La petite voix silencieuse
À l’heure où Strasbourg accueille le premier Forum mondial de la démocratie, nous nous sommes intéressés à la lutte non-violente menée par Ekta Parishad, fédération de 380 organisations (ashrams) indiennes, et son leader Rajagopal qui organisent la Jan Satyagraha, Marche pour la Justice de 100 000 personnes sur 350 km, en faveur des paysans sans terre.
« L’invitation d’un représentant de notre organisation nous est parvenue dans l’été, de manière orale. Depuis, nous sommes sans confirmation officielle », lâche, embêtée, Marie Bohner, coordonatrice Europe du Forum de l’Unité (signification littérale d’Ekta Parishad). Le symbole était de taille pour la Ville de Strasbourg, Capitale européenne et siège de nombre d’institutions (Parlement, Cour européenne des Droits de l’Homme et Conseil de l’Europe), qui accueille en partenariat avec le Conseil de l’Europe le premier Forum mondial de la démocratie, du 5 au 11 octobre. « Avec les marches que nous organisons sur les cinq continents [1. Une marche franco-allemande reliant Offenburg à Strasbourg, en soutien au mouvement indien d’Ekta Parishad, se tiendra dimanche 7 octobre à l’initiative des collectifs Hunger und Armut et Pas et Repas (arrivée symbolique devant la statue de Gandhi offerte par l’Inde et installée dans le parc de l’Étoile) – www.pasetrepas.worpress.com] (à Genève, Conakry, Cotonou, Bethléem ou encore au Brésil) en soutien aux paysans participants à la Jan Satyagraha, nous entendons porter sur la place publique un problème international : celui de l’accaparement des terres par les états et les grandes entreprises au dépend des plus démunis. D’autant que le thème du Forum mondial – La démocratie à l’épreuve, entre modèles anciens et réalités nouvelles – colle parfaitement au mouvement social s’organisant depuis plusieurs années en Inde où le système des castes, pourtant abolies, et les différentes régions fédérales coupent les populations tribales de leurs milieux naturels traditionnels au profit d’une exploitation industrielle, beaucoup plus rentable, des ressources qui s’y trouvent. Le monde ancien et l’évolution de la société se percutent de plein fouet. »

CONSIGNES ET EXIGENCES: D'après l'extrait, quelle est la signification littérale d'Ekta Parishad, s'il vous plaît ?

DONNÉES ENREGISTRÉES:
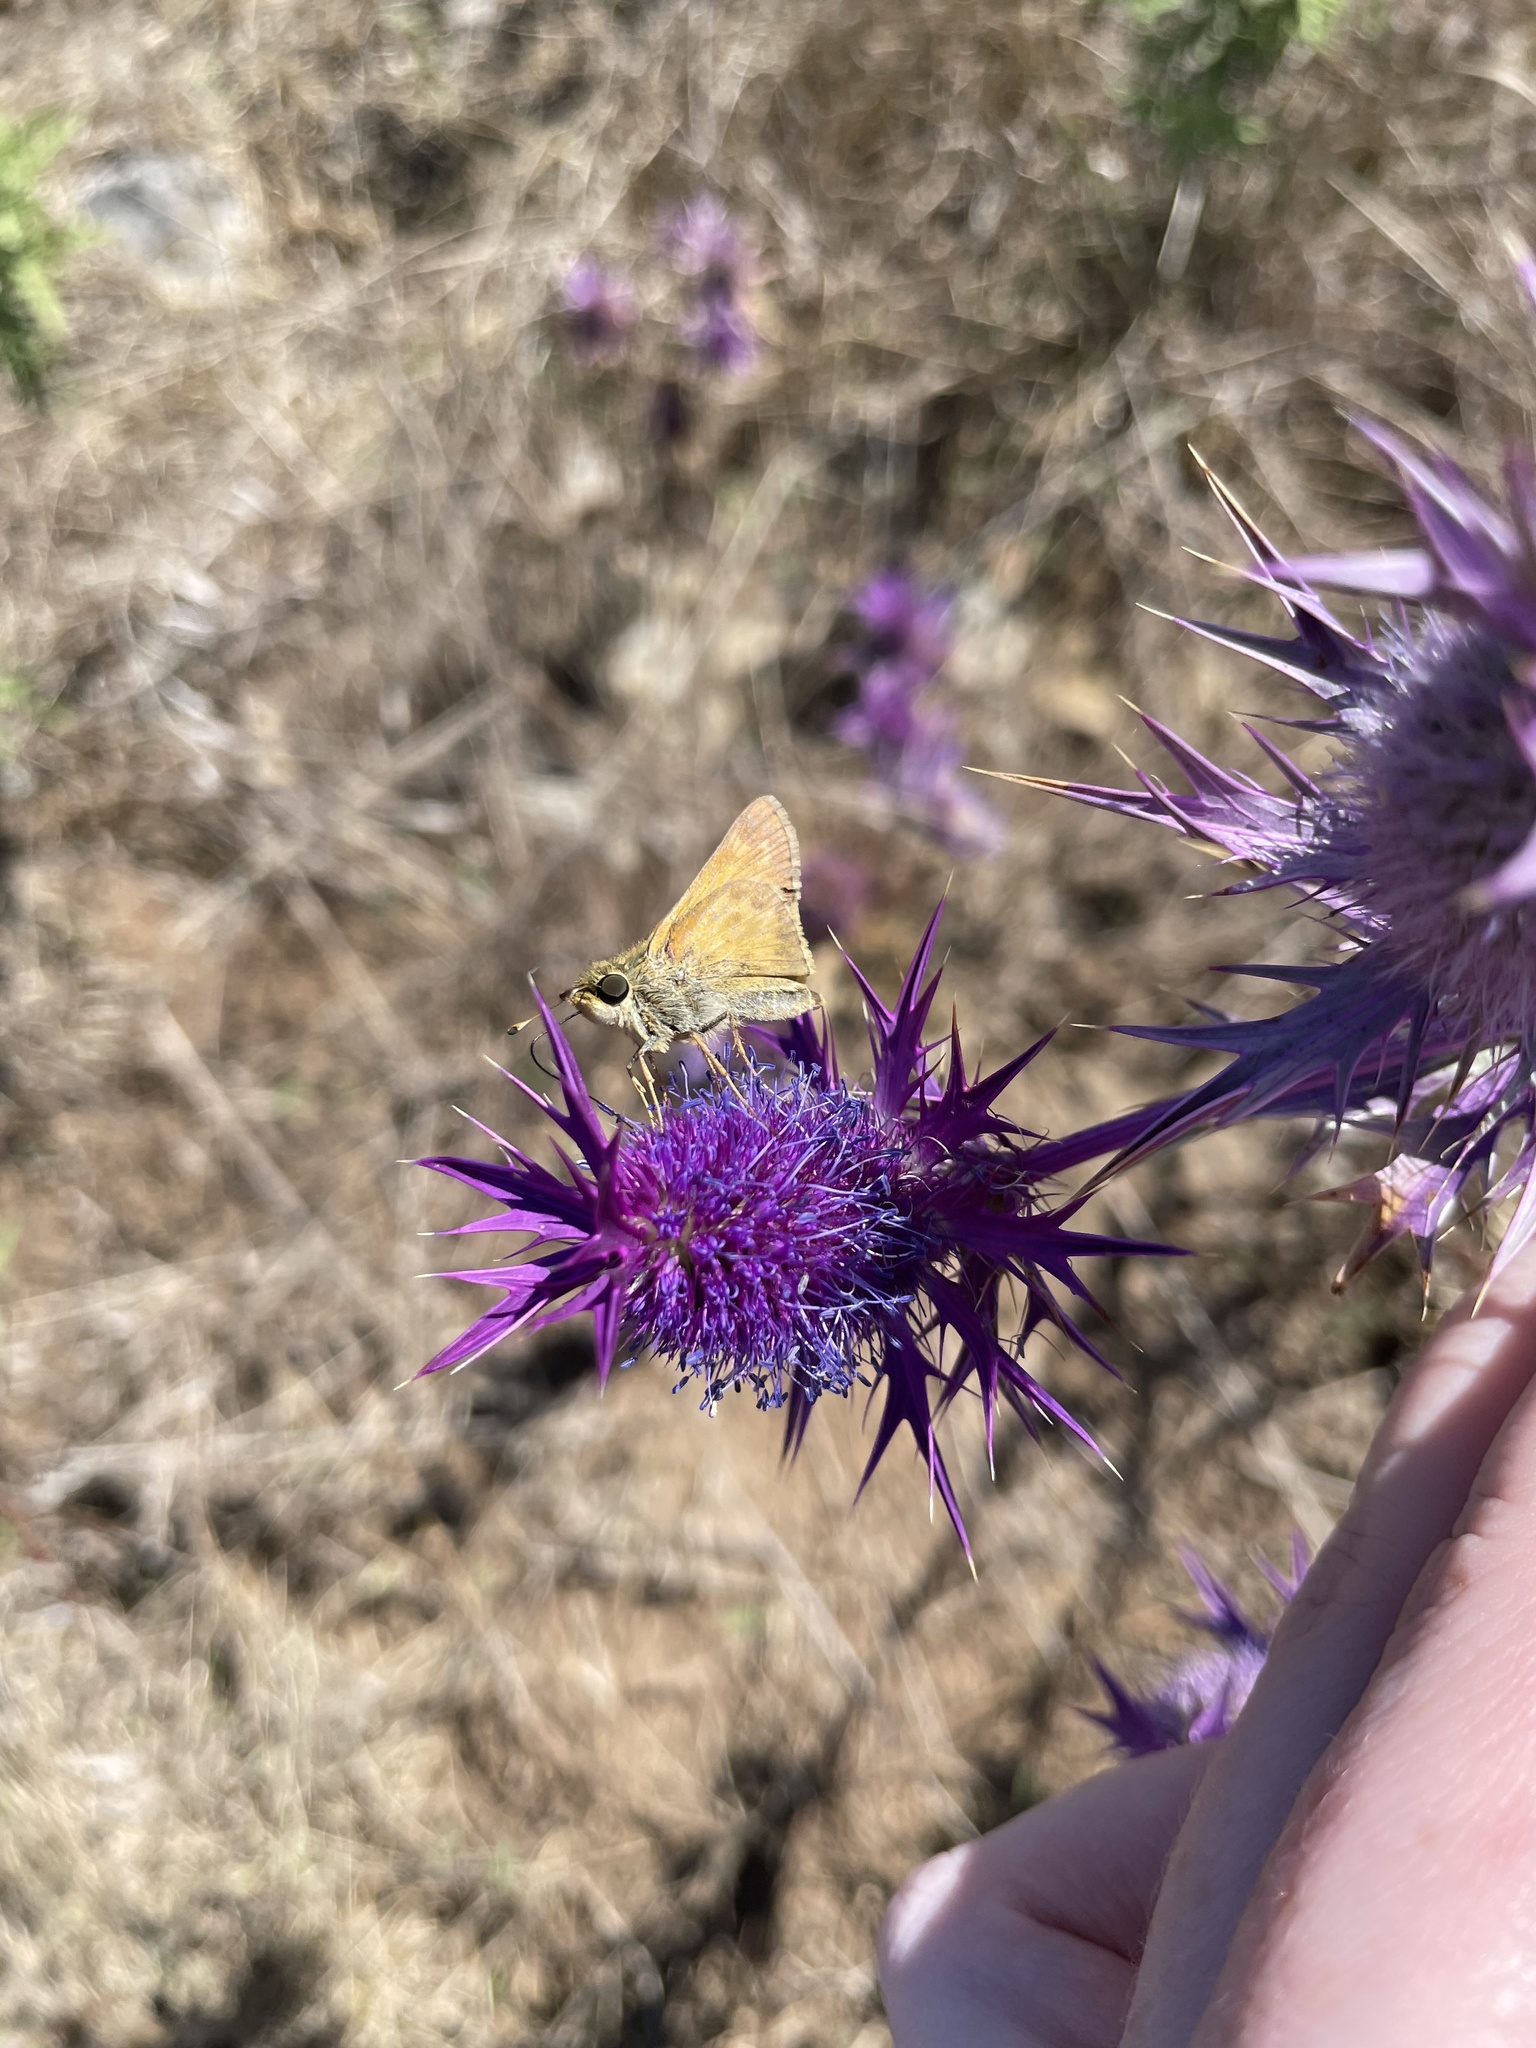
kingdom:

BONNE RÉPONSE: Le Forum de l'Unité.